* _TRECHO SELECIONADO_
A hipocalcemia, por exemplo, afeta a contração muscular e pode dificultar a liberação do colostro, além de favorecer a ocorrência de doenças como retenção de placenta, metrite e deslocamento de abomaso.
Ao mesmo tempo, o chamado balanço energético negativo, comum logo após o parto, leva à mobilização acelerada das reservas de gordura, o que favorece o desenvolvimento da cetose. Essa condição compromete a produção de leite, enfraquece o sistema imunológico e eleva o risco de infecções uterinas.
Muitos desses problemas têm origens semelhantes, como ingestão insuficiente de matéria seca, mudanças bruscas na dieta, excesso de energia antes do parto e situações de estresse no ambiente.
Com a maior debilidade do sistema imune do animal, proveniente de doenças como cetose e hipocalcemia, aumentam-se as chances de ocorrência de mastite, outra doença bastante recorrente nos rebanhos leiteiros e que está entre as principais causas de perdas econômicas na atividade leiteira.

* _DADOS_
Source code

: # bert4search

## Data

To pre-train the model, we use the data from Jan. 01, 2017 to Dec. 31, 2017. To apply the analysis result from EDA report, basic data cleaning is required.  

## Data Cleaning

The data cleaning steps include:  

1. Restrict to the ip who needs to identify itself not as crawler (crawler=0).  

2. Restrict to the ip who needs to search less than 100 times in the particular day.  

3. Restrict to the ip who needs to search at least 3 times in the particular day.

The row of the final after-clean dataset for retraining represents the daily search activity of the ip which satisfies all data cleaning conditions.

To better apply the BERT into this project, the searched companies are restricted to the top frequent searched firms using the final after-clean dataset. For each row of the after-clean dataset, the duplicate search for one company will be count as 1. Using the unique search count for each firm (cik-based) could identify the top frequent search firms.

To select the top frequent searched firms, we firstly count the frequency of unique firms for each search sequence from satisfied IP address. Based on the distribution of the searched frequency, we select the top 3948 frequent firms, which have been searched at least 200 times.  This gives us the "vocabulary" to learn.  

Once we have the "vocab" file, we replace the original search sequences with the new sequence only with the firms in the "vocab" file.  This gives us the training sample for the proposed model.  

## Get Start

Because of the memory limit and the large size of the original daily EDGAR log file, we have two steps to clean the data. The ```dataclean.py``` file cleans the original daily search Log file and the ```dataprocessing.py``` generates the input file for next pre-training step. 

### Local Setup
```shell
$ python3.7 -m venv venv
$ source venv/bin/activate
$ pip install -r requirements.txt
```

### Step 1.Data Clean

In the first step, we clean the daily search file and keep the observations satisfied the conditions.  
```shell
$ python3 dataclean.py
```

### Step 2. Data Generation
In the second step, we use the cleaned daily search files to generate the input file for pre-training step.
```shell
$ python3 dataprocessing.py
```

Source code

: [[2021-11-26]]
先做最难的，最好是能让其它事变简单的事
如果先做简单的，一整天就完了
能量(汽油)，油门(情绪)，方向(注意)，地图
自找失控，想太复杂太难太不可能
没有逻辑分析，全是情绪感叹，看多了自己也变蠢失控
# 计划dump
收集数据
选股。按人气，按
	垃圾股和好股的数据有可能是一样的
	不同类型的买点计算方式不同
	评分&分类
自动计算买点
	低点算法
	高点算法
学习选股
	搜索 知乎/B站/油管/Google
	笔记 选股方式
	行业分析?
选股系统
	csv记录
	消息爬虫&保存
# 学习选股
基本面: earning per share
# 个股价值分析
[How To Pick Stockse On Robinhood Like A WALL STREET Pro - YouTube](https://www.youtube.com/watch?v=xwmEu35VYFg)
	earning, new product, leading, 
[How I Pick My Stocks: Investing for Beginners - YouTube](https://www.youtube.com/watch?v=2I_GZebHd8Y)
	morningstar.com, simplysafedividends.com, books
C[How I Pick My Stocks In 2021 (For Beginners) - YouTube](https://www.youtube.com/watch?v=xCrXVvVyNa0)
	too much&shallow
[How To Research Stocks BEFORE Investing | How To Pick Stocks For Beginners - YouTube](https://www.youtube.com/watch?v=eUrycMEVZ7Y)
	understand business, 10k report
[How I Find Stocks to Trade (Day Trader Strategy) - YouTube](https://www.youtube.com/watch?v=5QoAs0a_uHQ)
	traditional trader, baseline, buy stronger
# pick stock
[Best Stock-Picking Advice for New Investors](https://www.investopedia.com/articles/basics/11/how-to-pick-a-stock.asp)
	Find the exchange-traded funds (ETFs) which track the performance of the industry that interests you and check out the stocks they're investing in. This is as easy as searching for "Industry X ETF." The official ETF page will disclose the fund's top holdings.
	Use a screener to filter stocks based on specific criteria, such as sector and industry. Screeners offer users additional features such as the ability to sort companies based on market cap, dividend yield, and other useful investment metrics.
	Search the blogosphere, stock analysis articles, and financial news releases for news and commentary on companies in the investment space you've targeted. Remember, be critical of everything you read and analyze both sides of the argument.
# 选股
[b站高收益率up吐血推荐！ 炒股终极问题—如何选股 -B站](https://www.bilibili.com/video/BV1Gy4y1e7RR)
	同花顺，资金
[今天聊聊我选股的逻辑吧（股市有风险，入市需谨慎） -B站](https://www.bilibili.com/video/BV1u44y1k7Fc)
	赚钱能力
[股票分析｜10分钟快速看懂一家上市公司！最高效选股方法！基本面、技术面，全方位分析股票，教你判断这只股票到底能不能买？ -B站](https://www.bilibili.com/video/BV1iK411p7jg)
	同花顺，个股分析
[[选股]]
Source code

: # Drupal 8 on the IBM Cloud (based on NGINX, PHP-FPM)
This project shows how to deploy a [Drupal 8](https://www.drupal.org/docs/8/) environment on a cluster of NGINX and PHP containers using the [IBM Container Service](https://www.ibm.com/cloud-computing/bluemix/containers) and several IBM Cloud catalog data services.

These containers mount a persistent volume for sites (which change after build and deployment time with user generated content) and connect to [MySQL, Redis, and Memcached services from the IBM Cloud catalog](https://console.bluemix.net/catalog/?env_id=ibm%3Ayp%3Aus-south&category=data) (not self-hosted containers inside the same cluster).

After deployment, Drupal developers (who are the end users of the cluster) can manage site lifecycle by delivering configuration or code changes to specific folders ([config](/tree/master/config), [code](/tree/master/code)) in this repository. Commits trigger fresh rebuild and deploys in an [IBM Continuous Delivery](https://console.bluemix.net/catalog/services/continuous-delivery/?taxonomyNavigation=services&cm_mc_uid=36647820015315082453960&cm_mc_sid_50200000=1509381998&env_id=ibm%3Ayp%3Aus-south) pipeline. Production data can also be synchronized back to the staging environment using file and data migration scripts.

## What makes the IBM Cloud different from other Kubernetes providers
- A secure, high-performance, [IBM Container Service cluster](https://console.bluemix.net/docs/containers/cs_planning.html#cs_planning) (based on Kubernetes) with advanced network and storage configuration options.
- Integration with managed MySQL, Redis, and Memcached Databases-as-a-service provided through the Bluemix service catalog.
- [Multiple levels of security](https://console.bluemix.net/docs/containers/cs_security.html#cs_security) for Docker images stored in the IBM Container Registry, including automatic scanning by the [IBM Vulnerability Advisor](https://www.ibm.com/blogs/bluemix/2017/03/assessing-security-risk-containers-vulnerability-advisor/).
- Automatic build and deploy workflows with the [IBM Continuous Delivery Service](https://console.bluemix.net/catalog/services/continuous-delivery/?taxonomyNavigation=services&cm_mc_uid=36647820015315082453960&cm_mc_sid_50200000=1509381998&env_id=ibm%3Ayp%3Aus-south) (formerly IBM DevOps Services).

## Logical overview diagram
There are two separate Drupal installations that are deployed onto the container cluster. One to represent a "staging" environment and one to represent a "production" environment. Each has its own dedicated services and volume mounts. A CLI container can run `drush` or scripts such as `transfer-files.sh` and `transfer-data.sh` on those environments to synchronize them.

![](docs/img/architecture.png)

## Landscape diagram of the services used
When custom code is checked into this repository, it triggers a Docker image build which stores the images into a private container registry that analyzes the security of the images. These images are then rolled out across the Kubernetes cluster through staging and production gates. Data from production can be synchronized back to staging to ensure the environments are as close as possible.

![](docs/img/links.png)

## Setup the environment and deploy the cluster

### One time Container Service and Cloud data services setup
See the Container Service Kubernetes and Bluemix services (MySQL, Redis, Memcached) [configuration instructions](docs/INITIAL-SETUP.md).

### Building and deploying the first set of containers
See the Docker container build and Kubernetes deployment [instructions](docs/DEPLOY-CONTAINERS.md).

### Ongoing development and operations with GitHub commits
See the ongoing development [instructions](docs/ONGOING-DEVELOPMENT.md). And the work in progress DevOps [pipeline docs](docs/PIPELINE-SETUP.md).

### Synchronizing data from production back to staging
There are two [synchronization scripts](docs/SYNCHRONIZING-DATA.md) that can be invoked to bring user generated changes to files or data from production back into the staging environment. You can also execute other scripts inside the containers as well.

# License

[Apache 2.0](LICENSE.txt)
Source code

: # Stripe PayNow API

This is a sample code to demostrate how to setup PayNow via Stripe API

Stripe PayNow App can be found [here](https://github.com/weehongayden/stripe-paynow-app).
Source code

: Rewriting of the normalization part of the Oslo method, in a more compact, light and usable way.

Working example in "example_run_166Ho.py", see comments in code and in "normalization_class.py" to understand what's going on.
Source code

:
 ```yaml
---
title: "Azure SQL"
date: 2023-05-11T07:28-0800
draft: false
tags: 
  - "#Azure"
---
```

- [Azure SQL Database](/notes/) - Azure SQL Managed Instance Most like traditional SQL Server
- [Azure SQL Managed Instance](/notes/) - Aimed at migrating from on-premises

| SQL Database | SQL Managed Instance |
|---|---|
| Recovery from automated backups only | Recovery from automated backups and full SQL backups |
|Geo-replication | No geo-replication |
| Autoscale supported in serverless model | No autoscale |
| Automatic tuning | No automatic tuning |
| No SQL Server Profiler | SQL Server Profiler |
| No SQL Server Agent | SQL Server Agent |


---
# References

* _PROBLEMA A_
Resuma em uma só frase o parágrafo do trecho selecionado que começa com "Ao mesmo tempo, o chamado balanço energético negativo", sem perder os fatos principais.
* _PROBLEMA B_
Segundo o trecho selecionado, quais doenças a hipocalcemia pode favorecer?

* _RESPOSTA A_
O balanço energético negativo, comum logo após o parto, acelera o uso das reservas de gordura e favorece a cetose, que reduz a produção de leite, enfraquece o sistema imunológico e aumenta o risco de infecções uterinas.

* _RESPOSTA B_
Retenção de placenta, metrite e deslocamento de abomaso.